The most prominent figure in the Hetch Hetchy debate was the Sierra Club and its founder, John Muir. Muir opposed the Raker Act purely from an environmentalist standpoint. John Muir saw the Hetch Hetchy Valley as a prized natural resource and called it "one of Nature's rarest and most precious mountain temples". One of the main arguments from Muir's side was the ecotourism benefits the valley could provide, including revenue for the Federal Government. But this argument could not hold up against public interests that would benefit from the Raker Act. John Muir himself even admitted he did not want to deny water to millions of people, he just didn't want the newly formed National Parks to fall victim to public developments. Although Muir's avocation for National Parks against the Raker Act was an important proponent for the creation of the National Park Service. The government realized they needed an entity to enforce park laws and fight against development. Muir's efforts also noted as the start of modern environmentalism.

The interests of the Spring Valley Water Company were strictly profit based because they held a monopoly on San Francisco's water supply before the Raker Act.

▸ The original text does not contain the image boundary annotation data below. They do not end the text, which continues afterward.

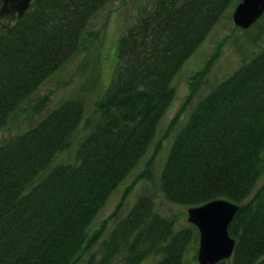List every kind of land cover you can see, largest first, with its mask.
Wrapping results in <instances>:
<instances>
[{
    "label": "trees",
    "instance_id": "1",
    "mask_svg": "<svg viewBox=\"0 0 264 264\" xmlns=\"http://www.w3.org/2000/svg\"><path fill=\"white\" fill-rule=\"evenodd\" d=\"M110 1L32 0L22 16L3 19L0 130L51 74L90 48L93 37L86 38V27ZM239 1H139L117 39L110 86L95 102L96 119L85 125L73 161L54 163L83 120L80 98L65 100L34 126L0 141V264H77L89 253L100 238L99 231L89 235V226L153 141L174 98L175 76ZM251 27L264 36V14ZM217 57L218 50L190 76L189 93L169 131ZM46 102L47 97L39 99L32 111ZM159 181L164 198L177 205L216 199L238 205L228 225L235 240L232 256L216 264L264 262V45L195 103ZM197 236L193 224L176 229L154 210L149 195H141L108 233L100 260L90 254L84 264H117L118 258L139 264L149 256L154 264H183Z\"/></svg>",
    "mask_w": 264,
    "mask_h": 264
},
{
    "label": "rangeland",
    "instance_id": "2",
    "mask_svg": "<svg viewBox=\"0 0 264 264\" xmlns=\"http://www.w3.org/2000/svg\"><path fill=\"white\" fill-rule=\"evenodd\" d=\"M139 1L146 0H111L91 18L84 33L86 38L93 37L90 48L74 54L38 87L22 105L23 110L12 115L8 123L0 130V141L34 126L65 100L80 98L84 104L83 120L73 136L70 147L57 156L54 163L73 161L76 145L88 129L85 128V125L91 126L96 119L95 102L103 97L110 86L117 62V39L125 26L133 20ZM233 9L234 6H231L225 11L202 44L182 65L175 76L173 80L174 98L157 125L153 141L136 166L112 192L104 207L89 226V235L94 236L99 231L100 238L77 264L86 263L90 254H94L95 262L100 260L103 254L102 243L108 233L115 227L117 221L127 214L141 195H149L152 198L154 210L160 215L172 219L176 229H182L191 224L187 221V207L168 202L164 198L159 179L174 137L186 121L195 103L264 45V36L259 38L255 27L241 29L234 25L232 21ZM2 22L3 19H0V23ZM216 50H218V57L209 73L204 78L196 95L169 131V124L189 93L190 76L200 70ZM44 97H47L45 106L39 112L34 109L32 111V105ZM157 145L159 146L157 147ZM143 172L146 173V177L139 178L138 176ZM130 185L131 188L118 209V205ZM113 214H116L115 217L109 219ZM107 219L109 220L103 226V222ZM198 243L199 233L196 240L193 238L188 245L183 264H198ZM120 259L118 258L114 263L122 264ZM155 259L154 256H149L139 264H154Z\"/></svg>",
    "mask_w": 264,
    "mask_h": 264
},
{
    "label": "water",
    "instance_id": "3",
    "mask_svg": "<svg viewBox=\"0 0 264 264\" xmlns=\"http://www.w3.org/2000/svg\"><path fill=\"white\" fill-rule=\"evenodd\" d=\"M0 19L22 16L32 0H0ZM264 13V0H240L232 13L233 23L241 29L250 28ZM238 205L216 199L187 209V221L199 232L197 261L199 264H216L232 256L235 240L228 233Z\"/></svg>",
    "mask_w": 264,
    "mask_h": 264
}]
</instances>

The building of the water infrastructure in the Hetch Hetchy Valley would mean they would no longer be able to control prices. The Irrigation Districts of Modesto and Turlock relied on the watershed from the Tuolumne River and the construction of a dam would limit their water supply. All of these interests combined were not enough to defeat the Raker Act because of the larger public interests in San Francisco.

In the present, timing of the dam's operation has shifted to night and early mornings as solar power has limited the need for electricity production during the day and decreased energy prices. Relaxation of the Act's restrictions on who San Francisco may sell the dam's electricity to may provide more flexibility and support recreation on the Tuolumne River.

==Attempts to enforce Raker Act and restore the Hetch Hetchy Valley==
The San Francisco Bay Guardian led a multi-year effort to publicize allegations of Raker Act violations. They repeatedly stated that San Francisco sold the power to PG&E, who then resold it back to the public at a profit, in violation of the Raker Act. Harold Ickes of the Roosevelt Interior Department tried for many years to enforce the Raker Act, but he was unsuccessful.
Donald Hodel, Secretary of the Interior under the Reagan administration in 1987, directed his staff to investigate finding alternative water sources for San Francisco, drain Hetch Hetchy reservoir, and restore the valley to its natural state. In 2007, the George W. Bush administration made an attempt to allocate funds to the National Park Service for a study into the removal of the dam and the restoration of the Hetch Hetchy Valley.